## EXERCISE AIM
In the entries that follow, the lines from the one with "M 1164,1205 L" through the one with "M 204,1307 L 212,1488" are the ones to write out, exactly and with both ends included. Nothing else should appear.

INPUT FOR THIS TASK: Begin

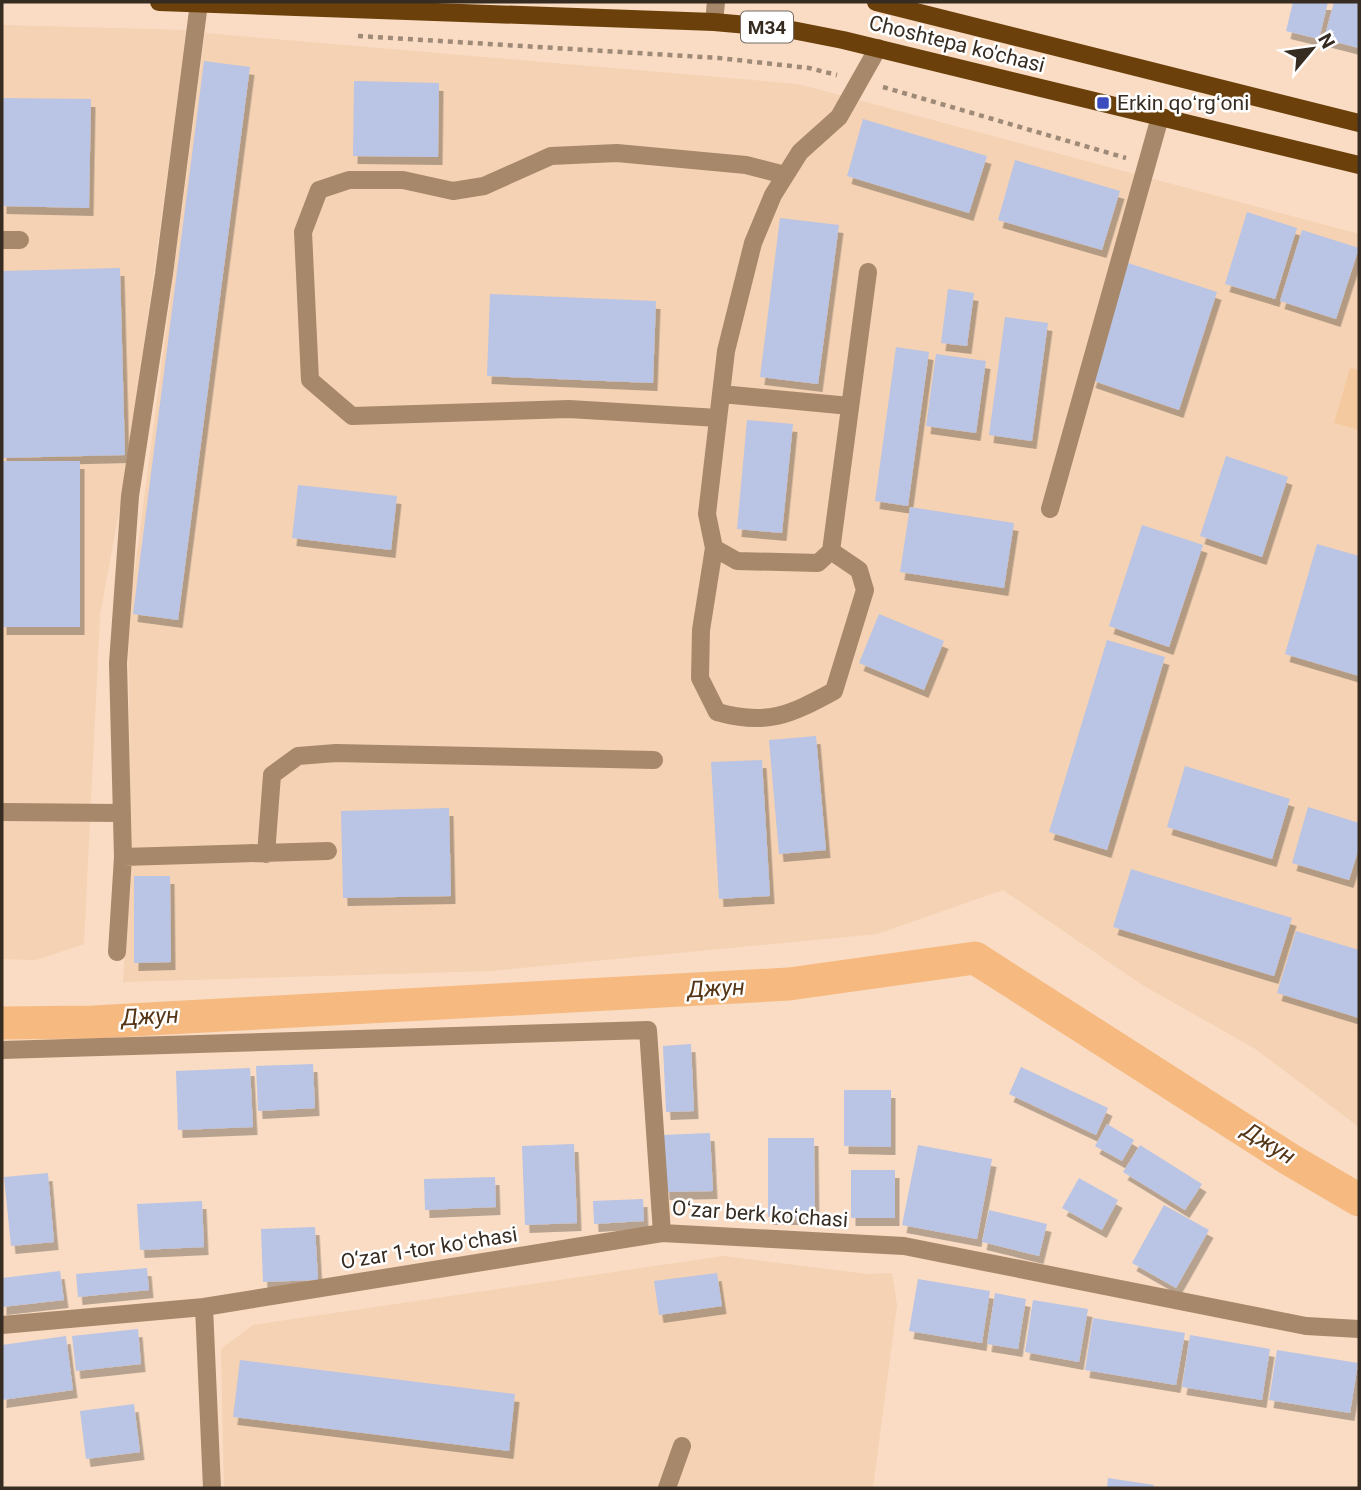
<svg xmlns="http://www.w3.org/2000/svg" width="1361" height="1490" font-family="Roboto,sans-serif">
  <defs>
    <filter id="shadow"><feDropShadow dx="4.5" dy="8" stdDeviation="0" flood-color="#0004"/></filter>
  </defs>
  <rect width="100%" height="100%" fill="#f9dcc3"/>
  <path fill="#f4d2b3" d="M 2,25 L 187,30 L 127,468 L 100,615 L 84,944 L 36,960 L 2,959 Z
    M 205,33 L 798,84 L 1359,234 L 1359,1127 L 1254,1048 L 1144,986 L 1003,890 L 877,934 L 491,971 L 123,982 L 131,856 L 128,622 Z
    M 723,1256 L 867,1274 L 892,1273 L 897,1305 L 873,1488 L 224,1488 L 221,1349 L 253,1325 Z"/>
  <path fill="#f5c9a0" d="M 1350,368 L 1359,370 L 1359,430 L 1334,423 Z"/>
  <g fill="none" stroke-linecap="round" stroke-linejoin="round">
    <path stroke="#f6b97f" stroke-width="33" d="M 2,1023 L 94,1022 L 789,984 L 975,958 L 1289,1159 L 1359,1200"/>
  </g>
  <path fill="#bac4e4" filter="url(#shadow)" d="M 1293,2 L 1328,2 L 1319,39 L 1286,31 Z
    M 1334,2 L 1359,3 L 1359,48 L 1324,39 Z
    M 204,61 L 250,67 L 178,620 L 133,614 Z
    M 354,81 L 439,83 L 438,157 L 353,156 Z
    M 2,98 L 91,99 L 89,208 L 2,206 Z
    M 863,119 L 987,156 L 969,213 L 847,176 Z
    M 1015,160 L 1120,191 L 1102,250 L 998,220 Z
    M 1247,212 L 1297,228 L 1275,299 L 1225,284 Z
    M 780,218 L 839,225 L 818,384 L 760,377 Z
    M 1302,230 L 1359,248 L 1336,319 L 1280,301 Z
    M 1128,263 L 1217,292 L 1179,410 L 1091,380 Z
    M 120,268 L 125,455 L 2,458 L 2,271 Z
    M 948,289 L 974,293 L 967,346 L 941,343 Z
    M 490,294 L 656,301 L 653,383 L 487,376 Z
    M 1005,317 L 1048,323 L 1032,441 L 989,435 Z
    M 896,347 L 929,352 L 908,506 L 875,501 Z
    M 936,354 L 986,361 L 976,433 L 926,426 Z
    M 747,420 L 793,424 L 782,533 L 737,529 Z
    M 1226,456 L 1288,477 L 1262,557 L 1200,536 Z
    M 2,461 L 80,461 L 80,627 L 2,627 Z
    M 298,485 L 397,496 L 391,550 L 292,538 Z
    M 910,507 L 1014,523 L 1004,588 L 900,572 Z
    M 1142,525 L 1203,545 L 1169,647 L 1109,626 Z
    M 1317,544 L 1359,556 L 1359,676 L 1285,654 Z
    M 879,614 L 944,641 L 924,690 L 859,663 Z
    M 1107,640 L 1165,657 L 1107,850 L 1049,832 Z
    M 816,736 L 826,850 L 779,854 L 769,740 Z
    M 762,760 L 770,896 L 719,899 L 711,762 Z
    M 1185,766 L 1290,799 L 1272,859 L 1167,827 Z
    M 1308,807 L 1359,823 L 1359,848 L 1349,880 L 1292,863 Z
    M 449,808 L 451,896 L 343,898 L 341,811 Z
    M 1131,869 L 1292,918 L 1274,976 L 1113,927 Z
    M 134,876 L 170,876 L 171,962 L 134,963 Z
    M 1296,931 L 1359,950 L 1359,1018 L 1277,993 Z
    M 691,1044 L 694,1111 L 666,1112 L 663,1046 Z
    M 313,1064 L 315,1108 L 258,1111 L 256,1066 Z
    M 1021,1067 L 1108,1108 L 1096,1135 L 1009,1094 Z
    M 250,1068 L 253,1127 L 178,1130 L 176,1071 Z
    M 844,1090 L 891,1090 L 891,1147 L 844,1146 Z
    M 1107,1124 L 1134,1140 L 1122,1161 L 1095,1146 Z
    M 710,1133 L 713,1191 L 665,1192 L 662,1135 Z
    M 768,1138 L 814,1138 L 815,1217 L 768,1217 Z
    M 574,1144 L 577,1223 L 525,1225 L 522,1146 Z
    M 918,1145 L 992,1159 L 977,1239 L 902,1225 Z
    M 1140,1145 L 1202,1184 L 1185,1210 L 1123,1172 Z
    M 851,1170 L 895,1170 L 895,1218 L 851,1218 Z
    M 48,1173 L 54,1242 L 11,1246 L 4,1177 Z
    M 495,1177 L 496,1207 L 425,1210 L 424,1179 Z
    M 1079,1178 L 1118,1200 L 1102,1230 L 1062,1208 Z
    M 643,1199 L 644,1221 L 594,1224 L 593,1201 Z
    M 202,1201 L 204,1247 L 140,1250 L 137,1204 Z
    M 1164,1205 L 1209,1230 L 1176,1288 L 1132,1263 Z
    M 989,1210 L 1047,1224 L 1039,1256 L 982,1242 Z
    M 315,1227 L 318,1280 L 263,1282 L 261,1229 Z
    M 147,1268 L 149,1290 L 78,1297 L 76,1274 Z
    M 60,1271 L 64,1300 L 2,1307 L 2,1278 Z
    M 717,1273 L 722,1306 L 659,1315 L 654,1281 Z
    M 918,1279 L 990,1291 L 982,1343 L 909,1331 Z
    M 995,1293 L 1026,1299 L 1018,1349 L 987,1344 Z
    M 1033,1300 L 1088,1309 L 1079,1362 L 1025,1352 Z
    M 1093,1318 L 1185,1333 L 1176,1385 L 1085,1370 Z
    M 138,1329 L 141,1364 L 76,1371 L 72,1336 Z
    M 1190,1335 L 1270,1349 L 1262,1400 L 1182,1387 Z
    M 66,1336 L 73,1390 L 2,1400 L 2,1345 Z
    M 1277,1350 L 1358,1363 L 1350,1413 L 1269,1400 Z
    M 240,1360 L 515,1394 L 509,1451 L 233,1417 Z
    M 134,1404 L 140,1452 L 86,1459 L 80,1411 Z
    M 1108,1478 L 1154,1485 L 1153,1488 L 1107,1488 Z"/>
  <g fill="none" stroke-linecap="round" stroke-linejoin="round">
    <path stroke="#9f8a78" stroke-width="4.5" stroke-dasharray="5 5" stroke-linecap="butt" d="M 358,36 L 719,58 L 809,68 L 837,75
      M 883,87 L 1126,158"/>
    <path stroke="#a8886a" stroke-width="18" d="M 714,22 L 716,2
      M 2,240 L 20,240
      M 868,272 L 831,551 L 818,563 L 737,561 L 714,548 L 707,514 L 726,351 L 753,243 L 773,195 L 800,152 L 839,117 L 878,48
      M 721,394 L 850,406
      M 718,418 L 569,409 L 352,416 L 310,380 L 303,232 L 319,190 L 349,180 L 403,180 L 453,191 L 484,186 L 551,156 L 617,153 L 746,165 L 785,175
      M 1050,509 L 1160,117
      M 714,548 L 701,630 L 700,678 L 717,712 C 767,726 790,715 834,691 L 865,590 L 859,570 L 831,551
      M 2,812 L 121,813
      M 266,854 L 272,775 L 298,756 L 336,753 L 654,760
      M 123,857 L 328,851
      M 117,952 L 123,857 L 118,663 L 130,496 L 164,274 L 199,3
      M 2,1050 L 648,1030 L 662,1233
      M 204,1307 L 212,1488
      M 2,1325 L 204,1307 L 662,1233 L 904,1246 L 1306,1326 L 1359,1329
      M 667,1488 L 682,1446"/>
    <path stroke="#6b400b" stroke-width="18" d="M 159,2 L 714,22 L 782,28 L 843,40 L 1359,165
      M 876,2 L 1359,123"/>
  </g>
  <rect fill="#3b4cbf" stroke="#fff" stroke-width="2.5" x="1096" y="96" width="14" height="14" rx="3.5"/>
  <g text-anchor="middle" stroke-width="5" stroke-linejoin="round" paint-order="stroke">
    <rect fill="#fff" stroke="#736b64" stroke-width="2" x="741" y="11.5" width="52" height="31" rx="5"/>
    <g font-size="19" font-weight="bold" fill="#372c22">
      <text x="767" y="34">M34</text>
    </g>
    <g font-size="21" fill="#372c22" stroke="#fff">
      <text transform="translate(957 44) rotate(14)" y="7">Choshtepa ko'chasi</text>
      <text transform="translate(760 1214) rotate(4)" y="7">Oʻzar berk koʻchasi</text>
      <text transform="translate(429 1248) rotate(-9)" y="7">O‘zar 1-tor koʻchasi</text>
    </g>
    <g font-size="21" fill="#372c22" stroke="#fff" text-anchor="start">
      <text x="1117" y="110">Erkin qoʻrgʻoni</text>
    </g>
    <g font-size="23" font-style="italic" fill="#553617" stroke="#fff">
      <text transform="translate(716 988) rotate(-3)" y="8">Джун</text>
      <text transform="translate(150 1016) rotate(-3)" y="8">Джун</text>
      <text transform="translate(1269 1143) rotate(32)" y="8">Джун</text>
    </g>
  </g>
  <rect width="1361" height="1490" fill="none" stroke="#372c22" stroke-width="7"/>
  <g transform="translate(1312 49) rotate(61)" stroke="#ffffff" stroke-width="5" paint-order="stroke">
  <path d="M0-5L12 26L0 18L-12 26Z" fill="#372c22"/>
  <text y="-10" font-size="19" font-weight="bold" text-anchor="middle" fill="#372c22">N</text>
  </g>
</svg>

INPUT FOR THIS TASK: End

## OUTPUT OF THE TASK
    M 1164,1205 L 1209,1230 L 1176,1288 L 1132,1263 Z
    M 989,1210 L 1047,1224 L 1039,1256 L 982,1242 Z
    M 315,1227 L 318,1280 L 263,1282 L 261,1229 Z
    M 147,1268 L 149,1290 L 78,1297 L 76,1274 Z
    M 60,1271 L 64,1300 L 2,1307 L 2,1278 Z
    M 717,1273 L 722,1306 L 659,1315 L 654,1281 Z
    M 918,1279 L 990,1291 L 982,1343 L 909,1331 Z
    M 995,1293 L 1026,1299 L 1018,1349 L 987,1344 Z
    M 1033,1300 L 1088,1309 L 1079,1362 L 1025,1352 Z
    M 1093,1318 L 1185,1333 L 1176,1385 L 1085,1370 Z
    M 138,1329 L 141,1364 L 76,1371 L 72,1336 Z
    M 1190,1335 L 1270,1349 L 1262,1400 L 1182,1387 Z
    M 66,1336 L 73,1390 L 2,1400 L 2,1345 Z
    M 1277,1350 L 1358,1363 L 1350,1413 L 1269,1400 Z
    M 240,1360 L 515,1394 L 509,1451 L 233,1417 Z
    M 134,1404 L 140,1452 L 86,1459 L 80,1411 Z
    M 1108,1478 L 1154,1485 L 1153,1488 L 1107,1488 Z"/>
  <g fill="none" stroke-linecap="round" stroke-linejoin="round">
    <path stroke="#9f8a78" stroke-width="4.5" stroke-dasharray="5 5" stroke-linecap="butt" d="M 358,36 L 719,58 L 809,68 L 837,75
      M 883,87 L 1126,158"/>
    <path stroke="#a8886a" stroke-width="18" d="M 714,22 L 716,2
      M 2,240 L 20,240
      M 868,272 L 831,551 L 818,563 L 737,561 L 714,548 L 707,514 L 726,351 L 753,243 L 773,195 L 800,152 L 839,117 L 878,48
      M 721,394 L 850,406
      M 718,418 L 569,409 L 352,416 L 310,380 L 303,232 L 319,190 L 349,180 L 403,180 L 453,191 L 484,186 L 551,156 L 617,153 L 746,165 L 785,175
      M 1050,509 L 1160,117
      M 714,548 L 701,630 L 700,678 L 717,712 C 767,726 790,715 834,691 L 865,590 L 859,570 L 831,551
      M 2,812 L 121,813
      M 266,854 L 272,775 L 298,756 L 336,753 L 654,760
      M 123,857 L 328,851
      M 117,952 L 123,857 L 118,663 L 130,496 L 164,274 L 199,3
      M 2,1050 L 648,1030 L 662,1233
      M 204,1307 L 212,1488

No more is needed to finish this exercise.